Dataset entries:
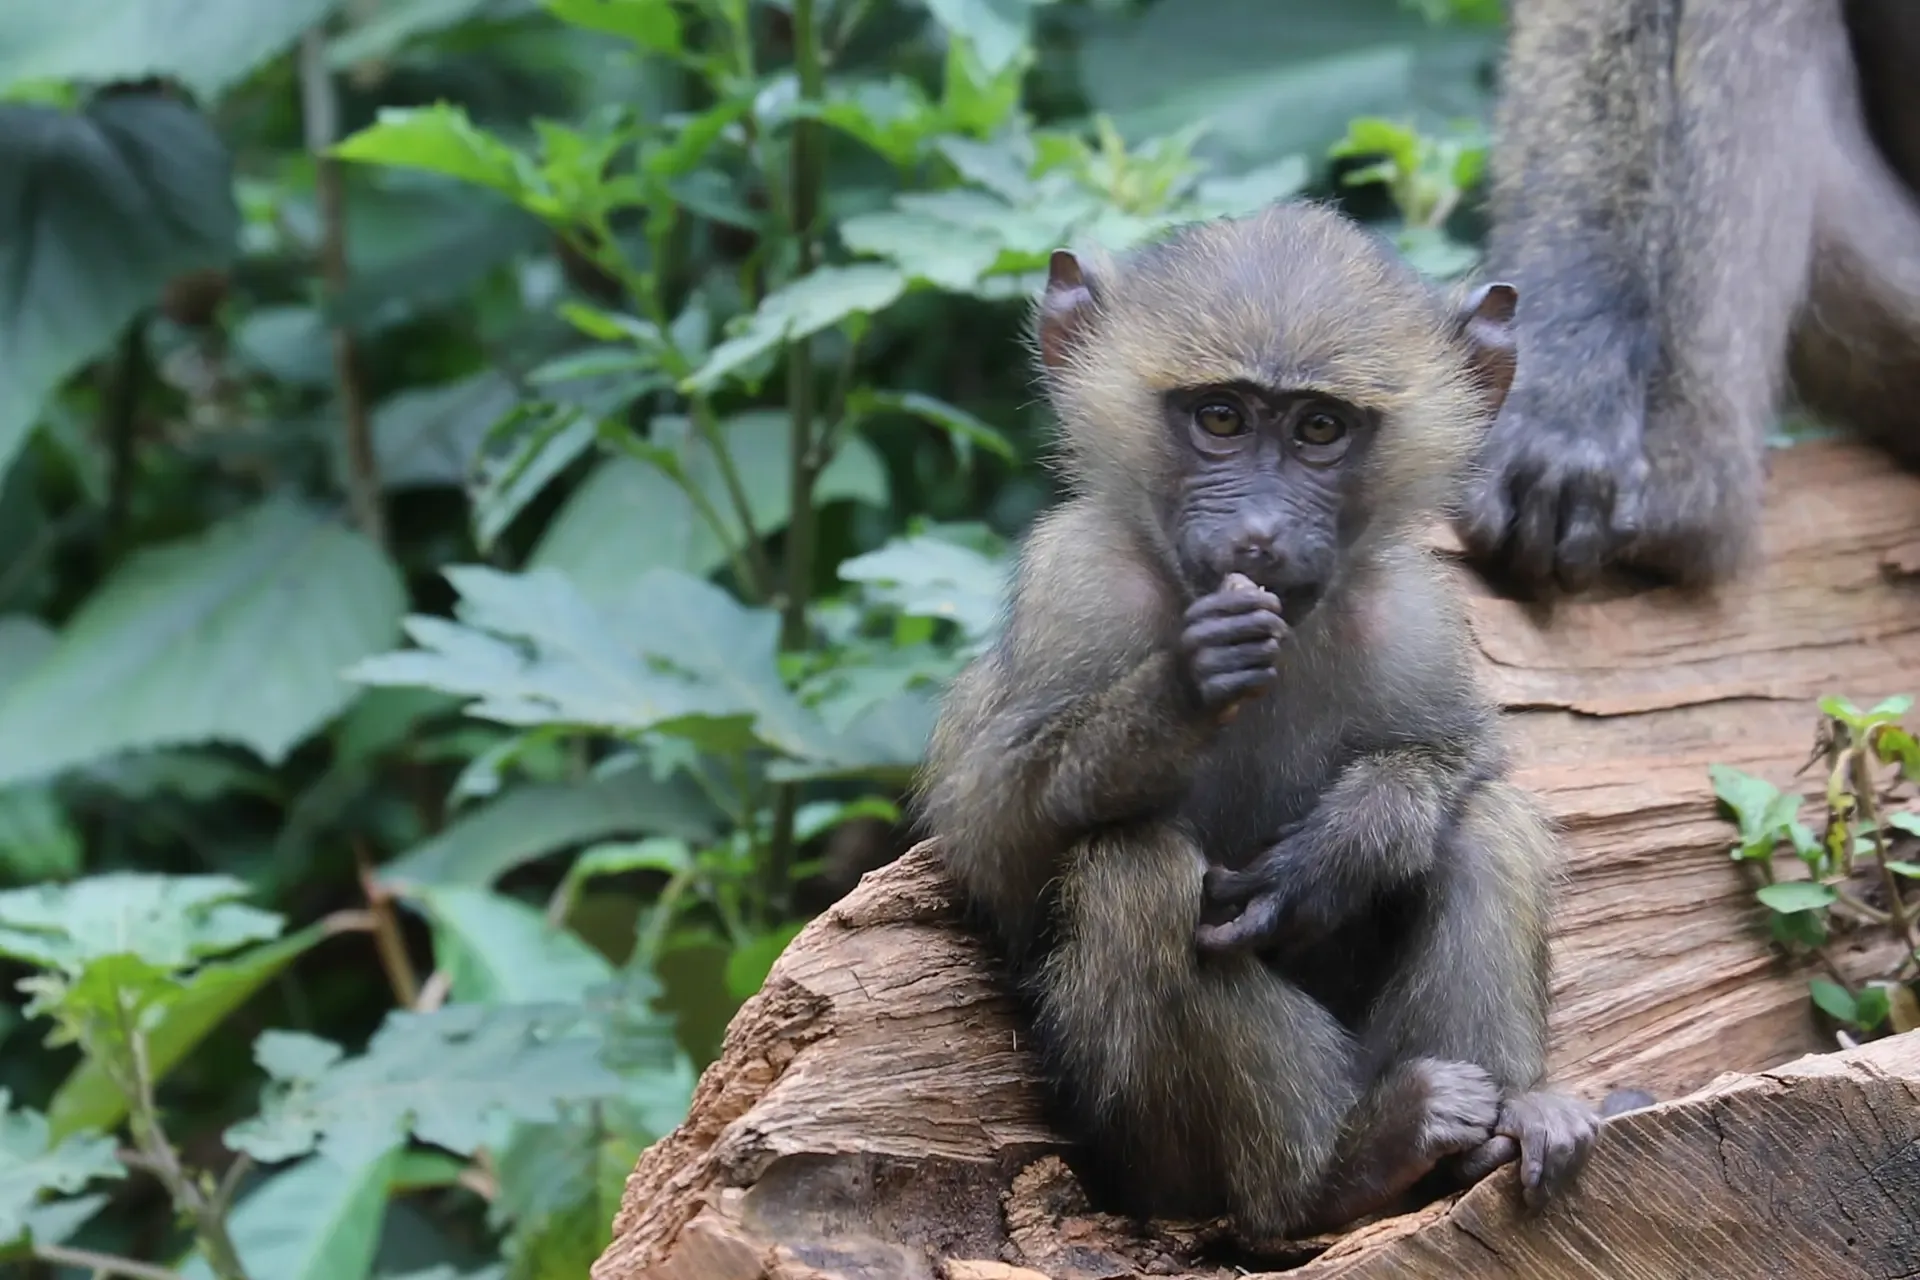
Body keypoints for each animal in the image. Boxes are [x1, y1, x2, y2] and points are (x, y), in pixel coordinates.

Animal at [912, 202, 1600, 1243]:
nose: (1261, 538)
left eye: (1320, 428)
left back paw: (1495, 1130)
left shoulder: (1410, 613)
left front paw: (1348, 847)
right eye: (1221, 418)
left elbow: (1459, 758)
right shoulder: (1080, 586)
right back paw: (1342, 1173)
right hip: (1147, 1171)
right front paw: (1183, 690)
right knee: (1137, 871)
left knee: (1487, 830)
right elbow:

> **WHAT TO PRODUCE**
Could you write out the records again exactly, without any of their pictures?

> **SOLUTION TO THIS TASK**
Body keypoints for each animal in the image. Boxes are [x1, y1, x2, y2] and points are (x, y), in pixel coordinates.

Animal at [912, 202, 1600, 1243]:
nose: (1261, 538)
left eye: (1320, 428)
left back paw: (1495, 1130)
left shoulder: (1410, 613)
left front paw: (1348, 847)
right eye: (1221, 418)
left elbow: (1459, 758)
right shoulder: (1080, 586)
right back paw: (1342, 1173)
right hip: (1147, 1171)
right front paw: (1183, 690)
right knee: (1137, 871)
left knee: (1487, 830)
right elbow:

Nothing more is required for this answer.